##### Data supplied #####

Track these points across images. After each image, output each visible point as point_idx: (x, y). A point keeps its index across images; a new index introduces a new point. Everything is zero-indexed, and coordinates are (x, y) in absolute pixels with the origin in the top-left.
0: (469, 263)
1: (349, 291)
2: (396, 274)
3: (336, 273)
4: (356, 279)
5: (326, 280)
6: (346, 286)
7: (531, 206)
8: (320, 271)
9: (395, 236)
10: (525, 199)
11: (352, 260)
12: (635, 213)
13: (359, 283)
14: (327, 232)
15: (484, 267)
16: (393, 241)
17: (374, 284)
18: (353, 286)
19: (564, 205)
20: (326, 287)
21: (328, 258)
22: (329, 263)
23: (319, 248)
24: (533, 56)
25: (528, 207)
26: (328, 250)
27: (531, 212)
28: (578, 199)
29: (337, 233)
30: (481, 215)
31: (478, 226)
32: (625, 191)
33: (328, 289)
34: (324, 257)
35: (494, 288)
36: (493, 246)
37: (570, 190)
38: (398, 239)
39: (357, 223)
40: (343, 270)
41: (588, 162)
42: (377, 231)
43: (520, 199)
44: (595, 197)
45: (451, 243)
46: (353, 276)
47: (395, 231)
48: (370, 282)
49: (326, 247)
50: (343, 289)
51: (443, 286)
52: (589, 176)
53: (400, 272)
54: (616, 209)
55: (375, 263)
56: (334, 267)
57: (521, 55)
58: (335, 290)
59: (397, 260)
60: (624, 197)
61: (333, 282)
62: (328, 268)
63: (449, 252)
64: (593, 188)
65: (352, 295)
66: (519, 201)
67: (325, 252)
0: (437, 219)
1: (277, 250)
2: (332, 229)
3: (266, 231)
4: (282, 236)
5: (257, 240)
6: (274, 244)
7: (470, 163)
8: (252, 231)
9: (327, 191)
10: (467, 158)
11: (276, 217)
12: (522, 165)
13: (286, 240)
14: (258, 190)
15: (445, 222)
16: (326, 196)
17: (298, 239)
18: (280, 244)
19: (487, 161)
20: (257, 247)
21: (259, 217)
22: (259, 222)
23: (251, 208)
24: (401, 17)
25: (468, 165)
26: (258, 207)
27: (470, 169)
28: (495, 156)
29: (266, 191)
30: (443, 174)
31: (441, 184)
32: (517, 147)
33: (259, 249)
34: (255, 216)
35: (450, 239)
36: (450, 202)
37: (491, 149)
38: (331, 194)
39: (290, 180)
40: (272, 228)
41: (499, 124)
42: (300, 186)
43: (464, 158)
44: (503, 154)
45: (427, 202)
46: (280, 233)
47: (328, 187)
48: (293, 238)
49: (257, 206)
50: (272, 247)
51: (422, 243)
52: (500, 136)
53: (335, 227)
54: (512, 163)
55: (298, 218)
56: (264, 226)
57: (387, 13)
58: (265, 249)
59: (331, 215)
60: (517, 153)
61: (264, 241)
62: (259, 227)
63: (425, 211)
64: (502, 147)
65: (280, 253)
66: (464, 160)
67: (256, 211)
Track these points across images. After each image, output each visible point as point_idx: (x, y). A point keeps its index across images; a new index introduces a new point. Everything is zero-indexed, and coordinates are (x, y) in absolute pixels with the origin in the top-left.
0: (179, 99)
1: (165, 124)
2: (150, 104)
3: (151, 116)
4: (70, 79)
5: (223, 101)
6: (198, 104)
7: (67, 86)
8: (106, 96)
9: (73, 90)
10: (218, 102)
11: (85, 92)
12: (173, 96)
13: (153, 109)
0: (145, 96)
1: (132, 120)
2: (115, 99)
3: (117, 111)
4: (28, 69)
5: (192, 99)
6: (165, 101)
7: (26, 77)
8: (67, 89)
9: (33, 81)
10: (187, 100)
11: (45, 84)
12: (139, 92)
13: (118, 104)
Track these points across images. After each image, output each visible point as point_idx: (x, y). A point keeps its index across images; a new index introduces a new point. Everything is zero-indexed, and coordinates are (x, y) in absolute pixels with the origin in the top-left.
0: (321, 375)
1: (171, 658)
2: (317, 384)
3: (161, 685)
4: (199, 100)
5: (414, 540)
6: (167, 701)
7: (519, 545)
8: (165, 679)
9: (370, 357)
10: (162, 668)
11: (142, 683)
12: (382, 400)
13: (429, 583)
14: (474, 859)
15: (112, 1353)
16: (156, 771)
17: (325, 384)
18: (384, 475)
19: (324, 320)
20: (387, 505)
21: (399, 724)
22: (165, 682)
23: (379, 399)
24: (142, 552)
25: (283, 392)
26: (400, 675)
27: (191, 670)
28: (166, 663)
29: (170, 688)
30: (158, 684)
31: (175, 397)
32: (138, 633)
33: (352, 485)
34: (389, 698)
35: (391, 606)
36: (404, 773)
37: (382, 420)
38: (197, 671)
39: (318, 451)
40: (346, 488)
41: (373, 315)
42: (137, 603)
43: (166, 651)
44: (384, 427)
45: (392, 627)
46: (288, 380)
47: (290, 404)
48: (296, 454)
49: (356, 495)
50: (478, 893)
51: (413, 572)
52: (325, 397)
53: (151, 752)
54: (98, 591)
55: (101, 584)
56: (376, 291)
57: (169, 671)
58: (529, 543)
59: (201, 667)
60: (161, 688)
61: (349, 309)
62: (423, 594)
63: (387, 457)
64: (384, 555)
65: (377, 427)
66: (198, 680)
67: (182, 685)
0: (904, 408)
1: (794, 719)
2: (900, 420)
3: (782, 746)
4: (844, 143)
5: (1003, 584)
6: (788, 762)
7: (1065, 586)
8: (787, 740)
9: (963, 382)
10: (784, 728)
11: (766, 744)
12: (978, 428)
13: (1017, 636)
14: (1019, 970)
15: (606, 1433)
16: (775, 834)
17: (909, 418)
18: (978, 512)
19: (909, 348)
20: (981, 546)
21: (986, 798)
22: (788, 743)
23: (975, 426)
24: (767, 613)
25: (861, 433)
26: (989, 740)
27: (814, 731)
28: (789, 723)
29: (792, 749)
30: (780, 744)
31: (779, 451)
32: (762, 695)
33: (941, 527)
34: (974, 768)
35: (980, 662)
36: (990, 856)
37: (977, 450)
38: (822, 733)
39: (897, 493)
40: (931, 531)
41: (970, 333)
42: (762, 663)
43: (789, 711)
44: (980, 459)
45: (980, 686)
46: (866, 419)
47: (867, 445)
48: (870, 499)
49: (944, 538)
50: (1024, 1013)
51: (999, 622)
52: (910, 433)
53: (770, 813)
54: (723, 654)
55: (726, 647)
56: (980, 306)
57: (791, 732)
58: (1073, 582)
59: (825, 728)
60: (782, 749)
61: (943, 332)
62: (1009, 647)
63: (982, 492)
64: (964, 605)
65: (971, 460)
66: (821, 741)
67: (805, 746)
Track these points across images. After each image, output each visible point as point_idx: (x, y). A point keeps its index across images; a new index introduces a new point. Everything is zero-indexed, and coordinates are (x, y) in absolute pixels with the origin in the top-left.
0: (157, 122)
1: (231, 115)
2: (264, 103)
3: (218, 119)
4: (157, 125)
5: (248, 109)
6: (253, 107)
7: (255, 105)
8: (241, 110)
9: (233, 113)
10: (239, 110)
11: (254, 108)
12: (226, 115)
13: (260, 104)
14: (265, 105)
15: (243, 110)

#####

**Description of the task:**
Could you repeat exactly the lines in the listing above from the one with "10: (525, 199)" down to the one with "66: (519, 201)"? Include both of those lines.

**Answer to the exercise:**
10: (525, 199)
11: (352, 260)
12: (635, 213)
13: (359, 283)
14: (327, 232)
15: (484, 267)
16: (393, 241)
17: (374, 284)
18: (353, 286)
19: (564, 205)
20: (326, 287)
21: (328, 258)
22: (329, 263)
23: (319, 248)
24: (533, 56)
25: (528, 207)
26: (328, 250)
27: (531, 212)
28: (578, 199)
29: (337, 233)
30: (481, 215)
31: (478, 226)
32: (625, 191)
33: (328, 289)
34: (324, 257)
35: (494, 288)
36: (493, 246)
37: (570, 190)
38: (398, 239)
39: (357, 223)
40: (343, 270)
41: (588, 162)
42: (377, 231)
43: (520, 199)
44: (595, 197)
45: (451, 243)
46: (353, 276)
47: (395, 231)
48: (370, 282)
49: (326, 247)
50: (343, 289)
51: (443, 286)
52: (589, 176)
53: (400, 272)
54: (616, 209)
55: (375, 263)
56: (334, 267)
57: (521, 55)
58: (335, 290)
59: (397, 260)
60: (624, 197)
61: (333, 282)
62: (328, 268)
63: (449, 252)
64: (593, 188)
65: (352, 295)
66: (519, 201)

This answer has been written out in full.